TO KEEP YOUR financial life simple, you’ll want to stash your investment dollars at just one or two financial companies. Which firms should you pick? Look for fund companies and brokerage firms that offer the investments you’re aiming to buy—and do so at a modest overall cost.
That immediately brings up a key decision: Do you plan to buy index mutual funds, exchange-traded index funds (ETFs) or some combination of the two? Index mutual funds are bought directly from the fund company involved, while ETFs are listed on the stock market and can be traded through any brokerage firm.
If you want index mutual funds, you have three main choices: Fidelity Investments, Charles Schwab and Vanguard Group. These are also the three choices if you’re planning to purchase a target-date index fund—discussed in step 4.
What if you prefer ETFs? Now, you could potentially use any financial firm with a discount brokerage arm. That means not only Fidelity, Schwab and Vanguard, but also places like Ally Invest, E*Trade, Interactive Brokers and Merrill Edge.
ETFs come in more flavors than index mutual funds, plus they have the potential to be marginally more tax-efficient. The downside: When you buy or sell an ETF, you’ll lose a little to the bid-ask spread, plus you could be charged a commission. This isn’t a big deal if you trade only occasionally. But if you’re regularly adding to your ETF portfolio, or selling from it, those trading costs could really add up. That’s why index mutual funds may be a better bet.
As you pick from among financial firms, keep in mind that it isn’t just about trading costs and index fund expenses. Also pay attention to other costs, such as account maintenance fees and the annual expenses on the firm’s money market funds.
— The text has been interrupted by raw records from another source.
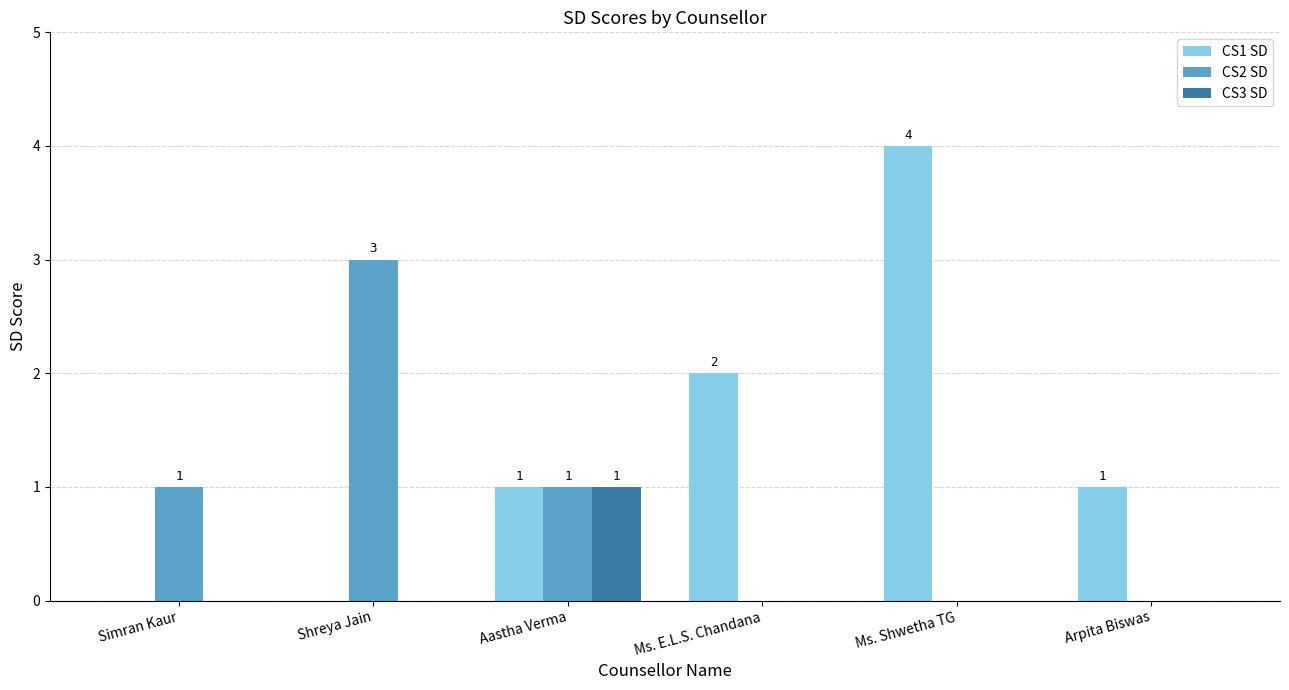

How many data points does each series have?

6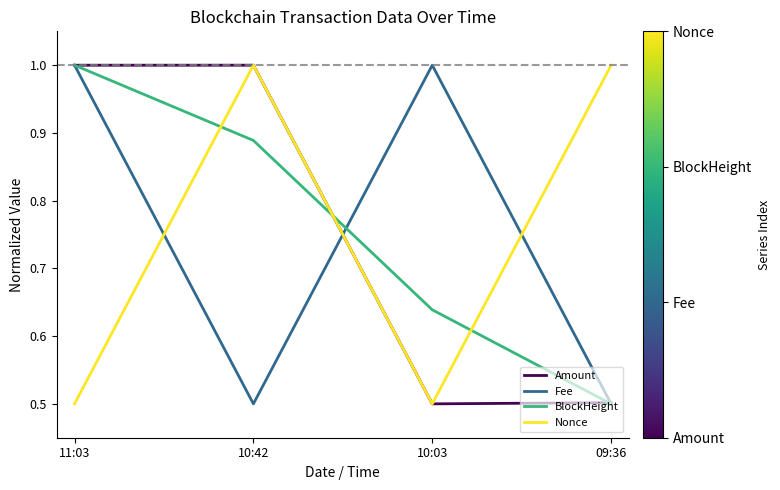

What are all the series names shown in the legend?

Amount, Fee, BlockHeight, Nonce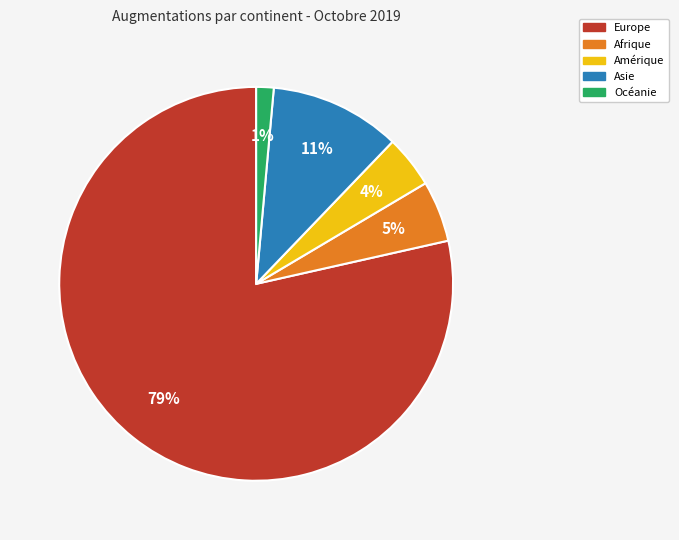

True or false: Asie accounts for 16% of the total.

False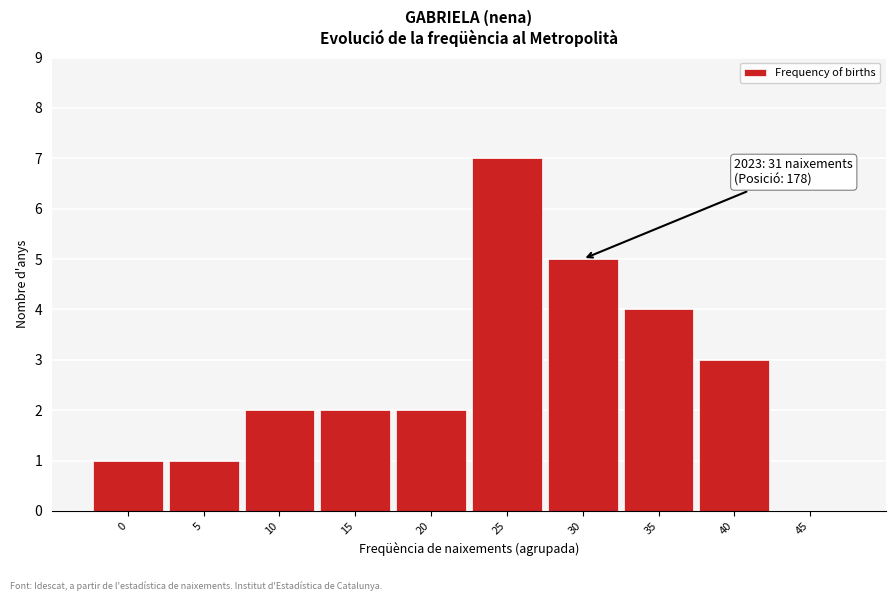

Reading left to right, extract all data points from this chart.

0=1	5=1	10=2	15=2	20=2	25=7	30=5	35=4	40=3	45=0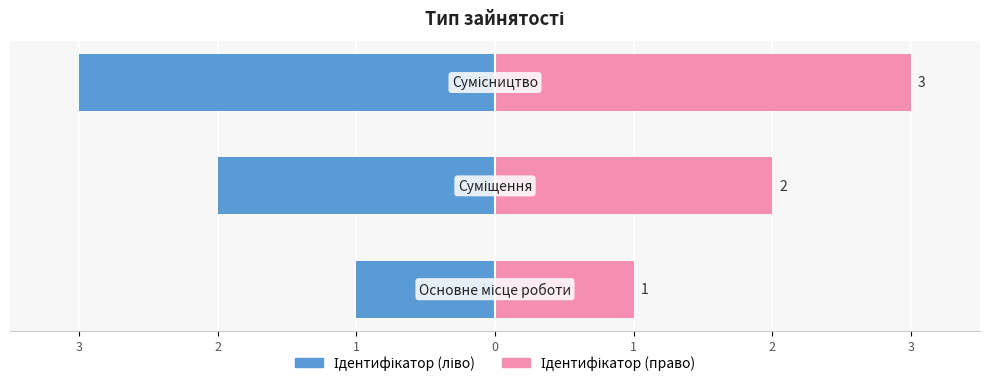

What are all the series names shown in the legend?

Ідентифікатор (ліво), Ідентифікатор (право)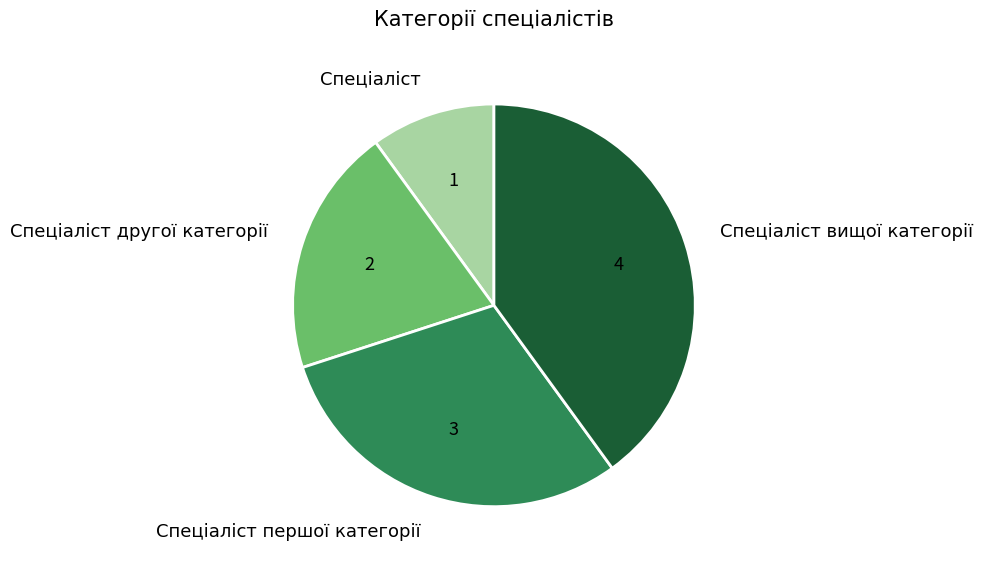

Rank the categories by value from lowest to highest.

Спеціаліст, Спеціаліст другої категорії, Спеціаліст першої категорії, Спеціаліст вищої категорії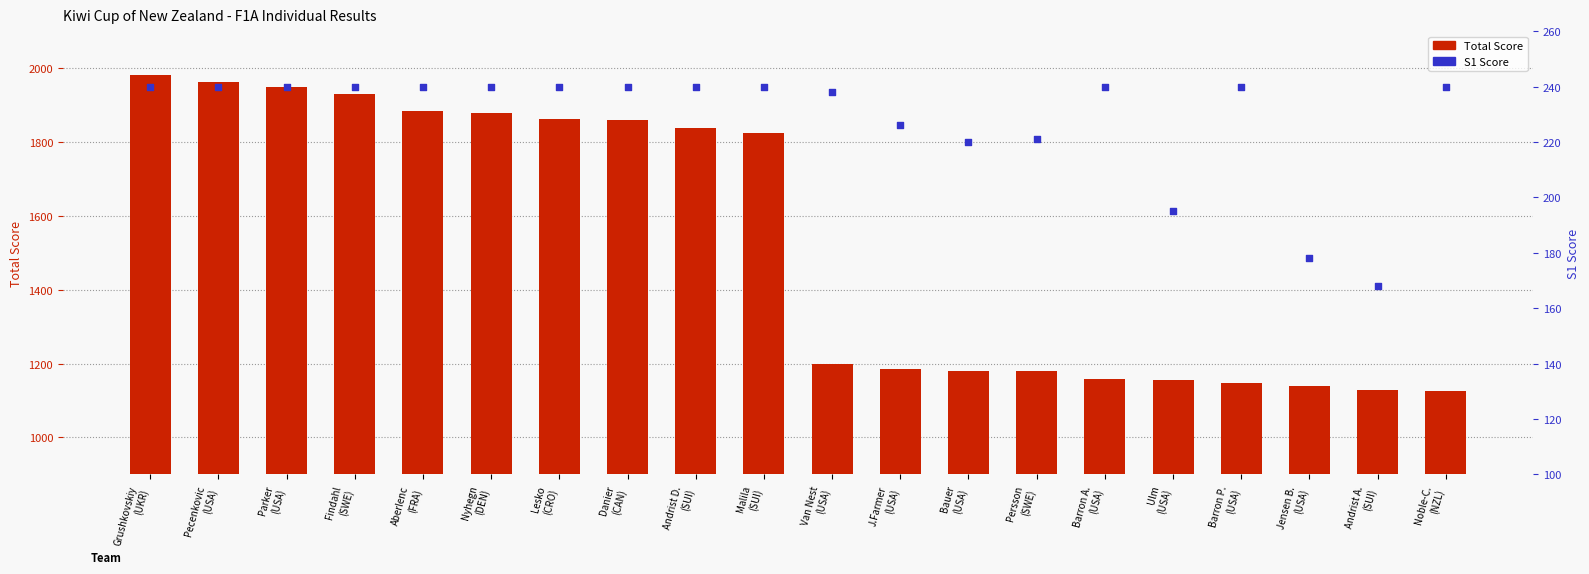

What is the total value across all series at Van Nest
(USA)?

1436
Many brokerage firms make much of their profit from the money market funds or other cash accounts that they offer.
What if you have no choice in financial firm—because you’re investing through your employer’s 401(k) or 403(b) plan? As you read the steps that follow, try to figure out which funds in your employer’s plan most closely resemble those described here. Because of the tax benefits and any matching employer contribution, you’ll almost always want to contribute to a 401(k) or 403(b). But that may, alas, mean buying actively managed funds and paying high annual fund expenses.